What sort of pressure overcame all of these elements and motivated him to act in the way he did? Well, based on the FCA’s Final Notice, not a lot.
Stifel (the trader’s firm) acted as corporate broker and financial adviser to McKay (a company listed on the LSE which was part of the FTSE All Share Index). The nature of this agreement required Stifel to perform various tasks such as market-making in McKay shares and providing share price and market information.
The trader was aware that McKay was a client of Stifel’s and (in the FCA’s words with my highlights) the “motive for executing the wash trades was to ensure that at least 13,000 McKay shares were traded each day which [the trader] believed, from conversations with colleagues, was a liquidity requirement to remain in the FTSE All Share Index. [The trader] assumed that McKay wanted to remain in that higher index for status and rating purposes.”
‘Wash trading’ involves trading where there is no change in ownership or risk and can create a false or misleading impression to other market participants as to the price, demand or supply of a security. It is clearly prohibited by the market abuse rules and the FCA’s view is that the trader knew this – there was even evidence of attempts to conceal the nature of the trading by using third party order routing.

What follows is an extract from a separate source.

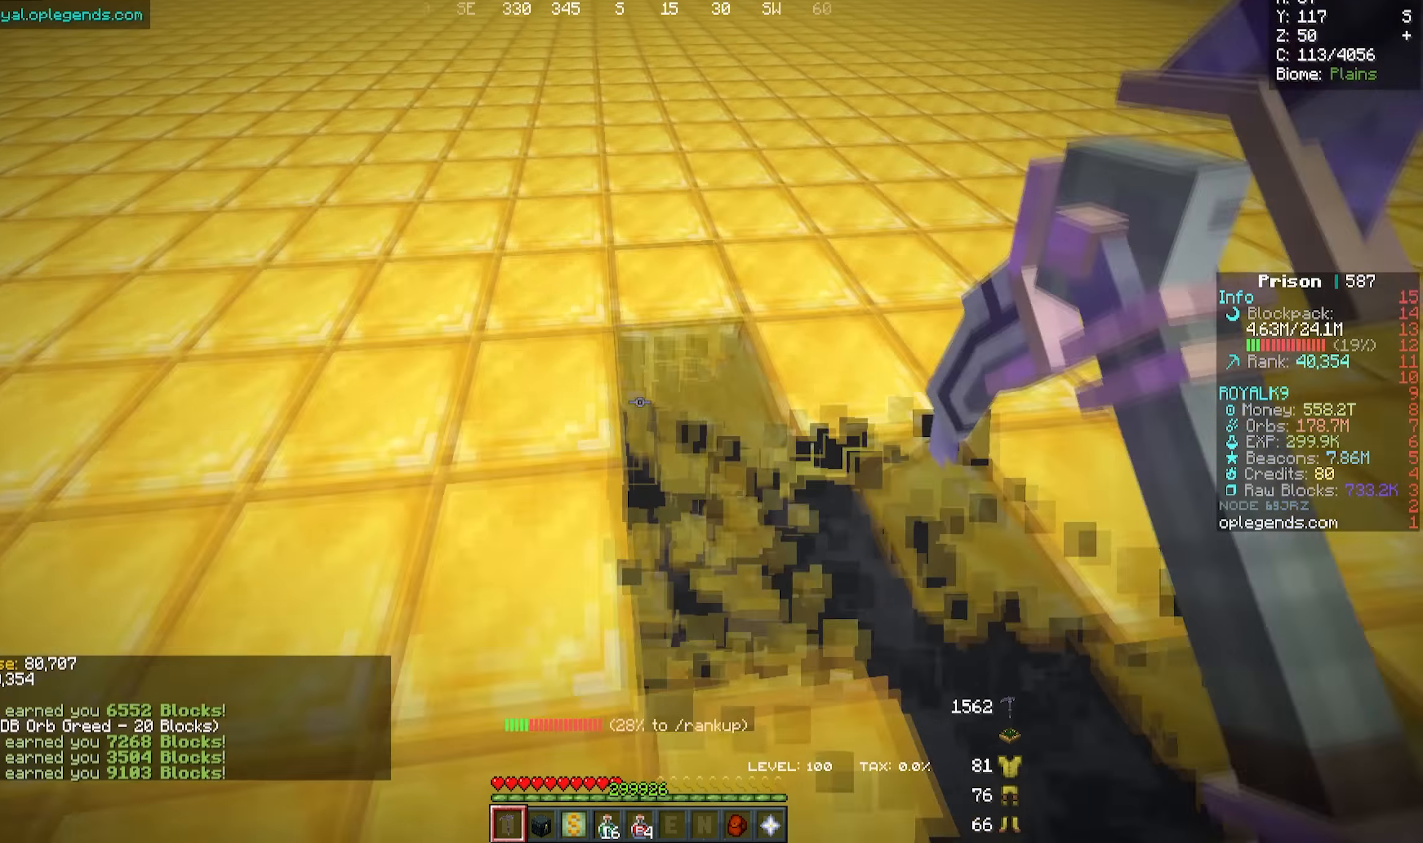
{"keys": ["a", "w"], "mouse": ["left"], "events": []}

The trader thought that by assisting McKay to remain in the FTSE All Share Index, this would benefit the relationship between Stifel and McKay. The FCA made clear in its Final Notice that the trader was not asked to execute a certain volume of shares a day and Stifel has also confirmed that no action has been taken against the firm by the FCA. It is not clear that the trader would have received any direct benefit from his actions. Apparently, the sole motivation was that the trader “considered that it would reflect badly on him within Stifel if McKay did not achieve sufficiently high trading volumes”.
So it seems that a trader with extensive experience risked his livelihood in order to benefit the relationship between his firm and one of its clients and to avoid looking bad internally. In a choice between, on the one side, his internal standing with his firm and his firm’s standing with a client and, on the other, rules intended to maintain market integrity which carried the risk of fines and a ban, he chose the former.
It all came to light when Stifel identified a wash trade, told the trader to cease trading in that manner and reported the incident to the FCA. However, not before the trader had executed 129 wash trades over a 10 month period. It seems that the trading volumes were checked by the trader every day to determine if a wash trade was needed to hit the target volume (i.e. the intention to potentially commit market abuse was ever-present across the period). On some days, the wash trades made up more than 30 per cent of the total reported volume of trading in McKay shares that day.
For compliance departments, the case is a salutary reminder that even when markets face new and interesting challenges like the Gamestop issue, getting the basics right in managing the behaviour of traders within the firm must remain a top priority.
Compliance monitoring is essential, but given how little it took to cause this trader to commit market abuse, perhaps more important is ongoing training and the encouragement of correct behaviour so that traders make the right choices when faced with countervailing pressures such as their standing internally within the firm, or the desire to help the firm in its client relationships.